ACTIVITY 1: Reproduce word for word the part of the passage on the GDPR and natural keys between "GDPR in a Nutshell" and "PII upon request.", inclusive.
ACTIVITY 2: Pick up the passage on the GDPR's right to be forgotten and natural keys where it stops, and continue writing it.

EXERCISE PASSAGE:
◆ ◆ ◆ ◆

The GDPR's "right to be forgotten" mandate gives rise to the discussion of natural keys.

The Global Data Protection Regulation, or GDPR, was passed as a regulation in 2016 by the Council of the European Union. The regulation provides rights to European Citizens over their personally identifiable information (PII).

The GDPR frames how PII is to be safeguarded, stored, processed and shared by entities that process or control this data--without setting firm guidelines on how to operationally engineer and retrofit systems to allow them to meet the rights afforded by the regulation. That was left up to architects, engineers, database administrators, managers, system admins and, of course, lawyers. 

GDPR in a Nutshell

As of May 25, 2018, the GDPR is in full effect, and requests--as well as lawsuits--can commence. GDPR grants certain rights to EU citizens (and, by proxy of having data stored alongside EU data, to the global population) over PII. Three key areas of the regulation have been garnering the most attention:

  • The right to have personally identifiable data points deleted or obfuscated, also referred to as the “right to be forgotten”
  • The right to no longer have data included in any processing
  •  The right to receive a secure, digital copy of all of PII upon request. 

It is the first area--the right to be forgotten--that gives rise to the discussion of natural keys.

Natural Keys and Surrogate Keys

A core understanding in relational database design is that each record in a table should be unique as a path to normalization. This is accomplished by creating a primary key constraint on a table and assigning a column or columns to the key constraint. This can be accomplished “naturally” through a column(s) that exists to describe the data itself or by creating a surrogate key that has no meaning at all in the data itself. Uniqueness is not the only mandate for a proper primary key. Other guiding principles include:

  • Primary key values should be static, unchanging.

A primary key's value should never change once it's assigned. Primary keys exist to provide uniqueness within the set of rows that comprise a table, but they also exist to allow for relational mapping between tables within the domain of a database. Foreign keys in other tables will be employed to provide referential integrity and relationships between

  • A primary key must have a value when the record is created.

◆ ◆ ◆ ◆

INFORMATION:

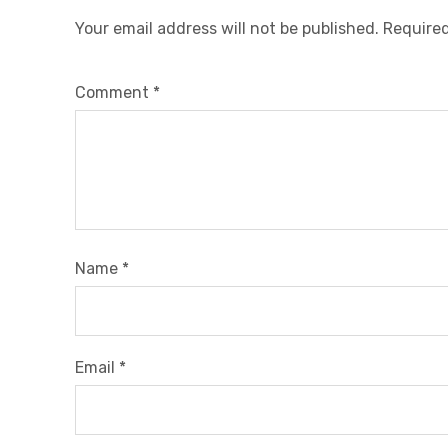
Your email address will not be published.
Required
Comment
*
Name
*
Email
*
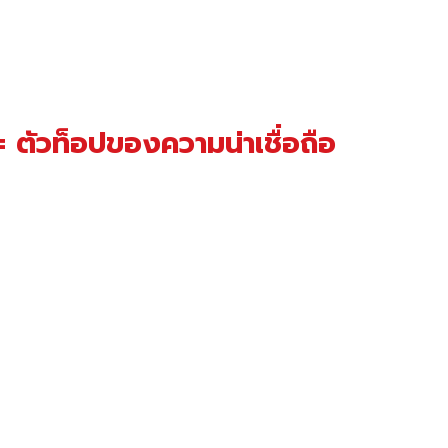
ตัวท็อปของความน่าเชื่อถือ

◆ ◆ ◆ ◆

RESPONSE AREA 1:
GDPR in a Nutshell

As of May 25, 2018, the GDPR is in full effect, and requests--as well as lawsuits--can commence. GDPR grants certain rights to EU citizens (and, by proxy of having data stored alongside EU data, to the global population) over PII. Three key areas of the regulation have been garnering the most attention:

  • The right to have personally identifiable data points deleted or obfuscated, also referred to as the “right to be forgotten”
  • The right to no longer have data included in any processing
  •  The right to receive a secure, digital copy of all of PII upon request.

RESPONSE AREA 2:
A candidate for a primary key can’t be NULL, nor can it be calculated after a record is created in a table. Since it must uniquely describe the record, it has to have a value and meet all other conditions upon creation.

  • Primary keys should be a small as possible.

Surrogate keys are an additional column added to the record to artificially provide uniqueness. By its definition, a surrogate key violates the guideline of keeping primary keys as small as possible because a surrogate key adds to the length of the data row it’s describing (particularly if there is a combination of existing rows that already uniquely describe the record.) Primary key values end up being stored in multiple locations physically on disk (and in memory when read from disk for processing as part of performance improvements derived from indexing methodologies).

In relational databases, clustered indexes are frequently built upon the primary key column(s). A table can have a single clustered index, and the data is logically and physically sorted on disk by the clustering key(s). Any number of non-clustered indexes built on the same table include the column(s) the non-clustered index is built on, but also include the clustering key so that an action that transverses the non-clustered index can then reference back to the clustered index--and the primary key--to perform a lookup for the row(s) that uniquely provide any additional column values not included in the non-clustered index. This means that when used as part of a clustered index on a table with one or more non-clustered indexes, the primary key is stored in more than a single location. Even if there is a column or multiple columns that can be used to create a primary key that satisfies all these rules governing what makes a column suitable for a primary key, when you add repetition into the equation an integer value's 4-byte surrogate key may end up being smaller in the long run than a natural

  • And yes, finally, the primary key value must be unique.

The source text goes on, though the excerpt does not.